Response: {response}
Score:
"""

# ✅ Recommended Selection mode
import openai

def select_best_response(instruction, responses):
    labeled = {chr(65+i): r for i, r in enumerate(responses)}  # A, B, C...
    prompt = prompt_template.format(
        instruction=instruction,
        **{f'response_{k.lower()}': v for k, v in labeled.items()}
    )
    result = openai.chat.completions.create(
        model="gpt-4.1-2025-04-14",
        messages=[{"role": "user", "content": prompt}],
        max_tokens=1
    )
    best_key = result.choices[0].message.content.strip()
    return labeled.get(best_key)

Terminology

Reward Model (RM)A model trained to predict human preferences between outputs — used as a reward signal in RLHF training.

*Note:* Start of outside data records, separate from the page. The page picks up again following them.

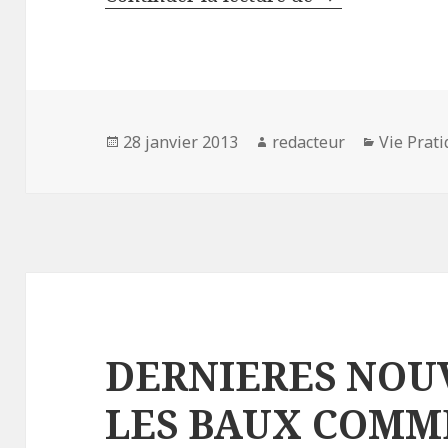
Publié
Auteur
Catégori
28 janvier 2013
redacteur
Vie Prat
le
DERNIERES NOU
LES BAUX COMM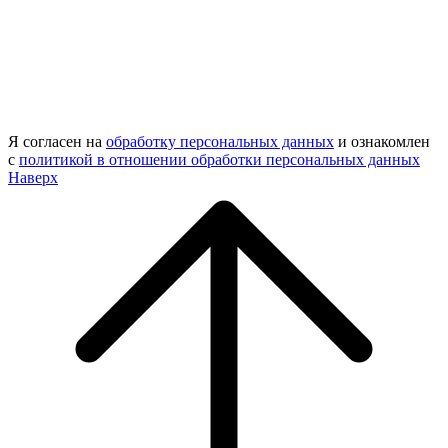
Я согласен на
обработку персональных данных
и ознакомлен
с
политикой в отношении обработки персональных данных
Наверх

Long-text GenerationTasks requiring the model to generate extended, coherent text (essays, reports, etc.) rather than short responses.

Preference BenchmarkA dataset of paired outputs with human preference labels, used to evaluate reward models.

CoherenceThe degree to which a long text maintains consistent topics, logical flow, and narrative structure throughout.

Related Resources

Long-form RewardBench GitHub

Original Abstract (Expand)

The widespread adoption of reinforcement learning-based alignment highlights the growing importance of reward models. Various benchmarks have been built to evaluate reward models in various domains and scenarios. However, a significant gap remains in assessing reward models for long-form generation, despite its critical role in real-world applications. To bridge this, we introduce Long-form RewardBench, the first reward modeling testbed specifically designed for long-form generation. Our benchmark encompasses five key subtasks: QA, RAG, Chat, Writing, and Reasoning. We collected instruction and preference data through a meticulously designed multi-stage data collection process, and conducted extensive experiments on 20+ mainstream reward models, including both classifiers and generative models. Our findings reveal that current models still lack long-form reward modeling capabilities. Furthermore, we designed a novel Long-form Needle-in-a-Haystack Test, which revealed a correlation between reward modeling performance and the error's position within a response, as well as the overall response length, with distinct characteristics observed between classification and generative models. Finally, we demonstrate that classifiers exhibit better generalizability compared to generative models trained on the same data. As the first benchmark for long-form reward modeling, this work aims to offer a robust platform for visualizing progress in this crucial area.